◆ Assignment ◆
The finished copy should match every record exactly and contain no pictures.

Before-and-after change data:
·····

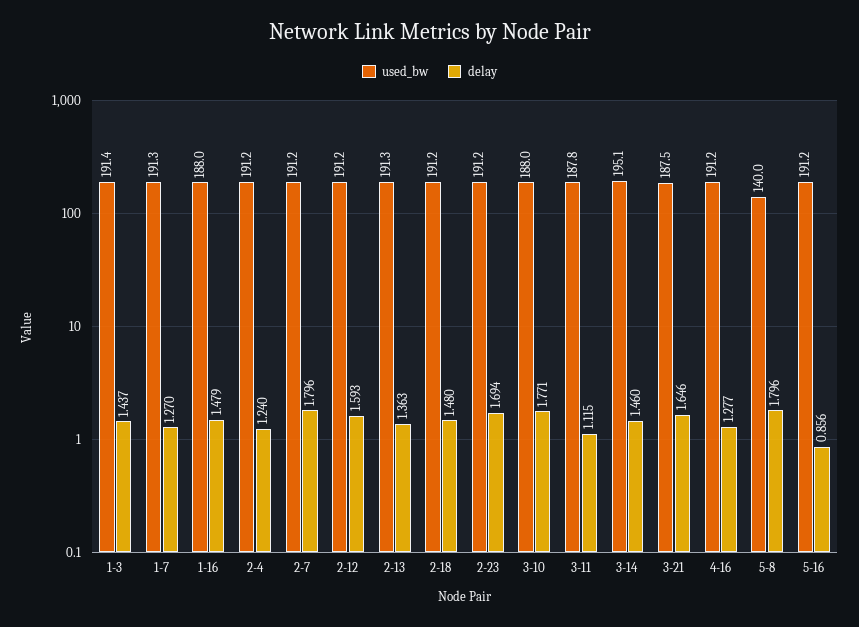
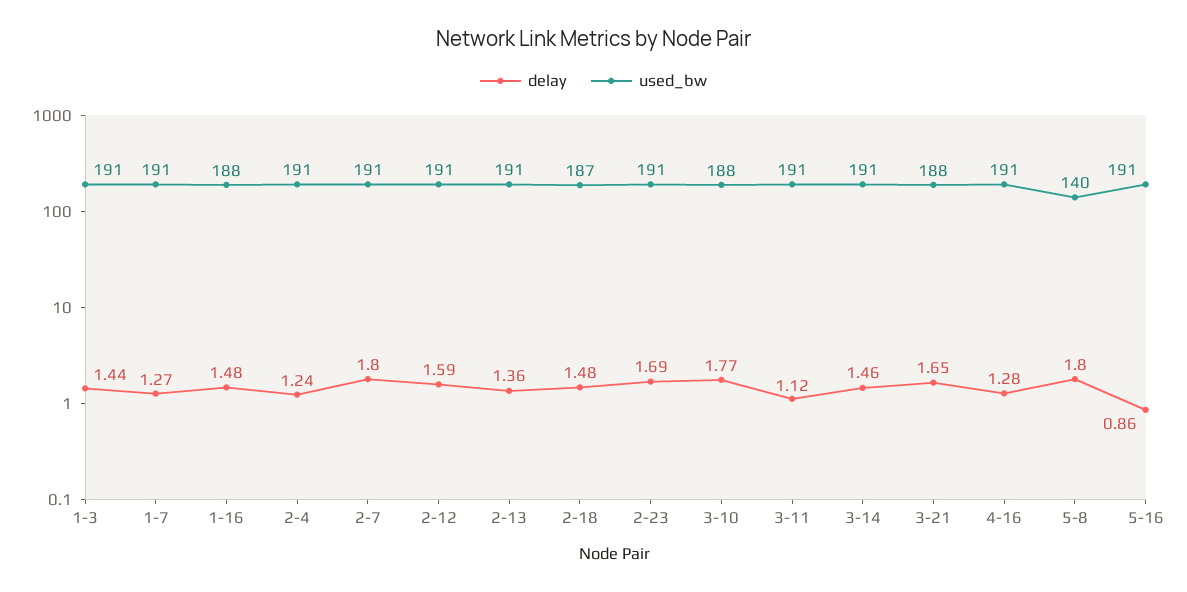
  {
    "used_bw": {
      "1-3": 191.4,
      "1-7": 191.3,
      "1-16": 188,
      "2-4": 191.2,
      "2-7": 191.2,
      "2-12": 191.2,
      "2-13": 191.3,
-     "2-18": 191.2,
+     "2-18": 187,
      "2-23": 191.2,
      "3-10": 188,
-     "3-11": 187.8,
+     "3-11": 191,
-     "3-14": 195.1,
+     "3-14": 191,
      "3-21": 187.5,
      "4-16": 191.2,
      "5-8": 140,
      "5-16": 191.2
    },
    "delay": {
      "1-3": 1.437,
      "1-7": 1.27,
      "1-16": 1.479,
      "2-4": 1.24,
      "2-7": 1.796,
      "2-12": 1.593,
      "2-13": 1.363,
      "2-18": 1.48,
      "2-23": 1.694,
      "3-10": 1.771,
      "3-11": 1.115,
      "3-14": 1.46,
      "3-21": 1.646,
      "4-16": 1.277,
      "5-8": 1.796,
      "5-16": 0.856
    }
  }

·····

◆ Answer space ◆
  {
    "used_bw": {
      "1-3": 191.4,
      "1-7": 191.3,
      "1-16": 188,
      "2-4": 191.2,
      "2-7": 191.2,
      "2-12": 191.2,
      "2-13": 191.3,
-     "2-18": 191.2,
+     "2-18": 187,
      "2-23": 191.2,
      "3-10": 188,
-     "3-11": 187.8,
+     "3-11": 191,
-     "3-14": 195.1,
+     "3-14": 191,
      "3-21": 187.5,
      "4-16": 191.2,
      "5-8": 140,
      "5-16": 191.2
    },
    "delay": {
      "1-3": 1.437,
      "1-7": 1.27,
      "1-16": 1.479,
      "2-4": 1.24,
      "2-7": 1.796,
      "2-12": 1.593,
      "2-13": 1.363,
      "2-18": 1.48,
      "2-23": 1.694,
      "3-10": 1.771,
      "3-11": 1.115,
      "3-14": 1.46,
      "3-21": 1.646,
      "4-16": 1.277,
      "5-8": 1.796,
      "5-16": 0.856
    }
  }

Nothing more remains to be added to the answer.